FORTRAN MPI_SENDRECV_REPLACE(buf,count,datatype,dest,sendtag, source,recvtag,comm,status,ierr)
C MPI_Sendrecv_replace(buf,count,datatype,dest,sendtag, source,recvtag,comm,status)

2.0 Parts of an MPI Message

The arguments passed to an MPI function distinguish two parts of an MPI message:
  • message data, which describes the actual data in the message
  • message envelope, which contains extra information to help deliver the message in a SEND and insure it is the right message to receive in a RECV

2.1 Message Data

The first arguments of an MPI function call describe the actual data being passed.

data points to the buffer containing the data to be sent (MPI_SEND) or received (MPI_RECV).

count tells the number of data elements in the message. This is a number of elements not bytes. This hides machine dependency and gives MPI portability dealing with messages across different platforms where the size of a data element can be different from one system to another.

datatype describes the type of data in the message. A type can be any one of MPI predefined data types, or can be a user-defined derived data type. MPI provides a set of predefined data types that cover the basic type in FORTRAN and C programming languages.

2.2 Message Envelope

dest is the message destination, which is the rank of the processor that will receive the message.

source is the rank of the processor providing the message. MPI_Recv will only receive a message coming from rank source, unless the MPI constant MPI_ANY_SOURCE is used for source. In that case, a message coming from any source is received.

tag is an integer that identifies the message. A receiving process will only receive a message if the message tag matches the tag in the MPI_Recv.
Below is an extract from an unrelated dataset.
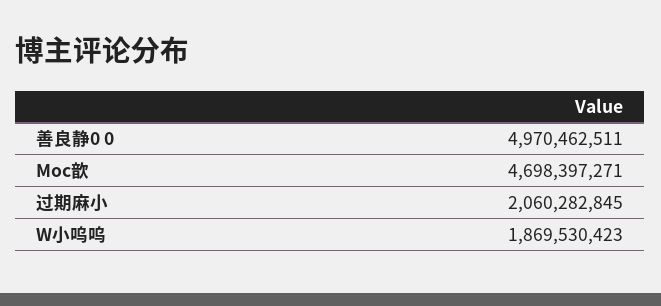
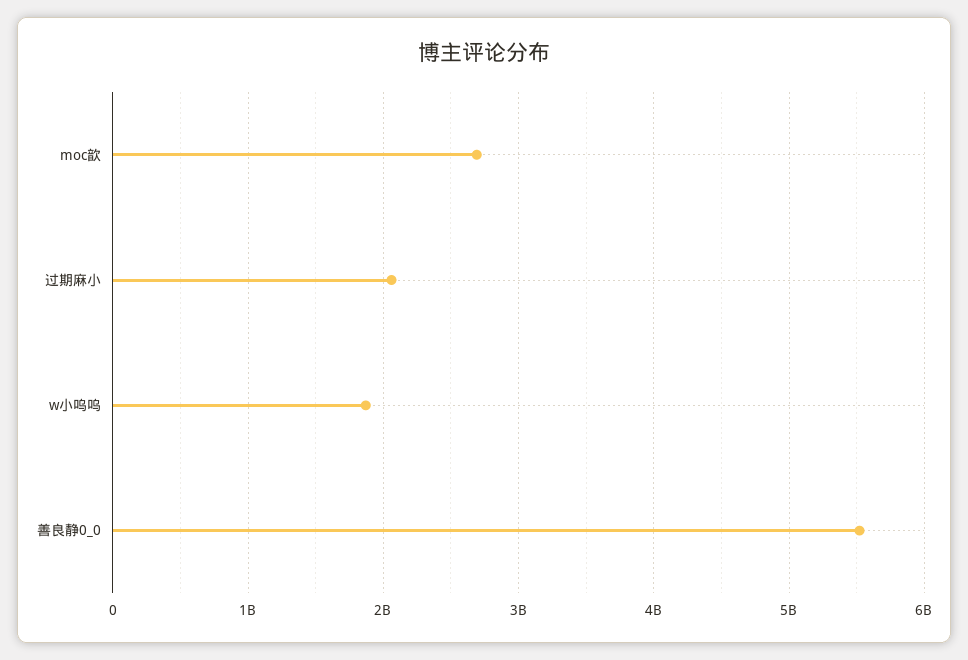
善良静0 0: 4970462511 -> 5500000000
Moc歆: 4698397271 -> 2700000000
If the MPI constant MPI_ANY_TAG is used as a tag in MPI_Recv, then the process will accept a message with any tag.

comm is the communicator of the sender and receiver processes.

status is an array in FORTRAN or a data structure in C. The array or data structure is used by MPI_Recv to store information on the received message. If MPI_Recv is using MPI_ANY_TAG and MPI_ANY_SOURCE for tag and source respectively, then status(MPI_TAG) and status(MPI_SOURCE) can be used to find the tag and source of the received message. In C, this is the status.MPI_TAG and status.MPI_SOURCE.